> [Data section]
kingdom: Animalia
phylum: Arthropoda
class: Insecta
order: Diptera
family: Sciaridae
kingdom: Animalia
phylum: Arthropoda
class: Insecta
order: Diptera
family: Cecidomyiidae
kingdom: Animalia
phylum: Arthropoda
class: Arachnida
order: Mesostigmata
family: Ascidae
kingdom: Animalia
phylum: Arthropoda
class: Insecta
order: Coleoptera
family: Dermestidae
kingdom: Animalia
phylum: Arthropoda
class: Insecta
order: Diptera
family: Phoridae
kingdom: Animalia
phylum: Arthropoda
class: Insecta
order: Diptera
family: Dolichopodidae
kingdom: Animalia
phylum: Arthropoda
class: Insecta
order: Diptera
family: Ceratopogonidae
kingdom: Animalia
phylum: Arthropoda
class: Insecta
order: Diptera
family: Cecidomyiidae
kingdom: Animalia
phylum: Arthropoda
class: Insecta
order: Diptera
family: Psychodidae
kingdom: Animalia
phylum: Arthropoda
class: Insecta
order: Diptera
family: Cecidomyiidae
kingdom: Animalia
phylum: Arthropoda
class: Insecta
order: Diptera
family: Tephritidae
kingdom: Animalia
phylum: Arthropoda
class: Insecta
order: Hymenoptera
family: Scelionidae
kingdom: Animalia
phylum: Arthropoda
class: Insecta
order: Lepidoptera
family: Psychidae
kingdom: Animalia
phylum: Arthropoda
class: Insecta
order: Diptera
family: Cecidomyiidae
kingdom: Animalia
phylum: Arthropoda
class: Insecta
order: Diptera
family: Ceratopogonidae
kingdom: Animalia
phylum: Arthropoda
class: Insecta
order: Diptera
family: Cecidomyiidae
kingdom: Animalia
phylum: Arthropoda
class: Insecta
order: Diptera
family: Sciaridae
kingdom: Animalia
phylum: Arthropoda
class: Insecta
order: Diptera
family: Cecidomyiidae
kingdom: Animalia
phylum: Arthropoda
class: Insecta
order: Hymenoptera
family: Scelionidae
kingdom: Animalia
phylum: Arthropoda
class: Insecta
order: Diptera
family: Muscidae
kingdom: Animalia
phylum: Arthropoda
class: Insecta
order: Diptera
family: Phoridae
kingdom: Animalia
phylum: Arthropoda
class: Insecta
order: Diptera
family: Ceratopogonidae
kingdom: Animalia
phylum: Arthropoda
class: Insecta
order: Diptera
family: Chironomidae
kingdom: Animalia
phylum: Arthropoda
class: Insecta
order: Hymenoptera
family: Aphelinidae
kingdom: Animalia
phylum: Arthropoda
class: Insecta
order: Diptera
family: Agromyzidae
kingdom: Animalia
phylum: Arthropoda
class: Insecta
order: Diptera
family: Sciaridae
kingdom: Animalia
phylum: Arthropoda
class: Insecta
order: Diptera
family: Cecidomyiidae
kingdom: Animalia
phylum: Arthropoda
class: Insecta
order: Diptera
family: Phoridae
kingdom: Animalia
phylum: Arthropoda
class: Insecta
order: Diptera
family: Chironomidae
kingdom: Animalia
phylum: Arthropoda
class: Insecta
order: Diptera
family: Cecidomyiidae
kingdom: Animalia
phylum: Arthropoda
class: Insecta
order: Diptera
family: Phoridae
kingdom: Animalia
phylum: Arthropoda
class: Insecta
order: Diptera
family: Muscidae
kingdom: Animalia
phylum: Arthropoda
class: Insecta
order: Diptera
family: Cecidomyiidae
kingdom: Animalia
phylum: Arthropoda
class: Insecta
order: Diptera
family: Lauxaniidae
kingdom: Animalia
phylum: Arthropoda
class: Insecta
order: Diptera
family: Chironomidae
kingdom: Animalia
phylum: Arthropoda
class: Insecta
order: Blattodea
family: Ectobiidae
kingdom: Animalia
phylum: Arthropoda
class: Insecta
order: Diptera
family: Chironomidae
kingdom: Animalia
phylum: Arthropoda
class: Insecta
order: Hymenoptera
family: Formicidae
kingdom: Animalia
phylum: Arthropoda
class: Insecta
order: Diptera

> [Your task] Rewrite the lines for all of the records, swapping every "phylum" for "division" and leaving everything else unchanged.

> [Task solution]
kingdom: Animalia
division: Arthropoda
class: Insecta
order: Diptera
family: Sciaridae
kingdom: Animalia
division: Arthropoda
class: Insecta
order: Diptera
family: Cecidomyiidae
kingdom: Animalia
division: Arthropoda
class: Arachnida
order: Mesostigmata
family: Ascidae
kingdom: Animalia
division: Arthropoda
class: Insecta
order: Coleoptera
family: Dermestidae
kingdom: Animalia
division: Arthropoda
class: Insecta
order: Diptera
family: Phoridae
kingdom: Animalia
division: Arthropoda
class: Insecta
order: Diptera
family: Dolichopodidae
kingdom: Animalia
division: Arthropoda
class: Insecta
order: Diptera
family: Ceratopogonidae
kingdom: Animalia
division: Arthropoda
class: Insecta
order: Diptera
family: Cecidomyiidae
kingdom: Animalia
division: Arthropoda
class: Insecta
order: Diptera
family: Psychodidae
kingdom: Animalia
division: Arthropoda
class: Insecta
order: Diptera
family: Cecidomyiidae
kingdom: Animalia
division: Arthropoda
class: Insecta
order: Diptera
family: Tephritidae
kingdom: Animalia
division: Arthropoda
class: Insecta
order: Hymenoptera
family: Scelionidae
kingdom: Animalia
division: Arthropoda
class: Insecta
order: Lepidoptera
family: Psychidae
kingdom: Animalia
division: Arthropoda
class: Insecta
order: Diptera
family: Cecidomyiidae
kingdom: Animalia
division: Arthropoda
class: Insecta
order: Diptera
family: Ceratopogonidae
kingdom: Animalia
division: Arthropoda
class: Insecta
order: Diptera
family: Cecidomyiidae
kingdom: Animalia
division: Arthropoda
class: Insecta
order: Diptera
family: Sciaridae
kingdom: Animalia
division: Arthropoda
class: Insecta
order: Diptera
family: Cecidomyiidae
kingdom: Animalia
division: Arthropoda
class: Insecta
order: Hymenoptera
family: Scelionidae
kingdom: Animalia
division: Arthropoda
class: Insecta
order: Diptera
family: Muscidae
kingdom: Animalia
division: Arthropoda
class: Insecta
order: Diptera
family: Phoridae
kingdom: Animalia
division: Arthropoda
class: Insecta
order: Diptera
family: Ceratopogonidae
kingdom: Animalia
division: Arthropoda
class: Insecta
order: Diptera
family: Chironomidae
kingdom: Animalia
division: Arthropoda
class: Insecta
order: Hymenoptera
family: Aphelinidae
kingdom: Animalia
division: Arthropoda
class: Insecta
order: Diptera
family: Agromyzidae
kingdom: Animalia
division: Arthropoda
class: Insecta
order: Diptera
family: Sciaridae
kingdom: Animalia
division: Arthropoda
class: Insecta
order: Diptera
family: Cecidomyiidae
kingdom: Animalia
division: Arthropoda
class: Insecta
order: Diptera
family: Phoridae
kingdom: Animalia
division: Arthropoda
class: Insecta
order: Diptera
family: Chironomidae
kingdom: Animalia
division: Arthropoda
class: Insecta
order: Diptera
family: Cecidomyiidae
kingdom: Animalia
division: Arthropoda
class: Insecta
order: Diptera
family: Phoridae
kingdom: Animalia
division: Arthropoda
class: Insecta
order: Diptera
family: Muscidae
kingdom: Animalia
division: Arthropoda
class: Insecta
order: Diptera
family: Cecidomyiidae
kingdom: Animalia
division: Arthropoda
class: Insecta
order: Diptera
family: Lauxaniidae
kingdom: Animalia
division: Arthropoda
class: Insecta
order: Diptera
family: Chironomidae
kingdom: Animalia
division: Arthropoda
class: Insecta
order: Blattodea
family: Ectobiidae
kingdom: Animalia
division: Arthropoda
class: Insecta
order: Diptera
family: Chironomidae
kingdom: Animalia
division: Arthropoda
class: Insecta
order: Hymenoptera
family: Formicidae
kingdom: Animalia
division: Arthropoda
class: Insecta
order: Diptera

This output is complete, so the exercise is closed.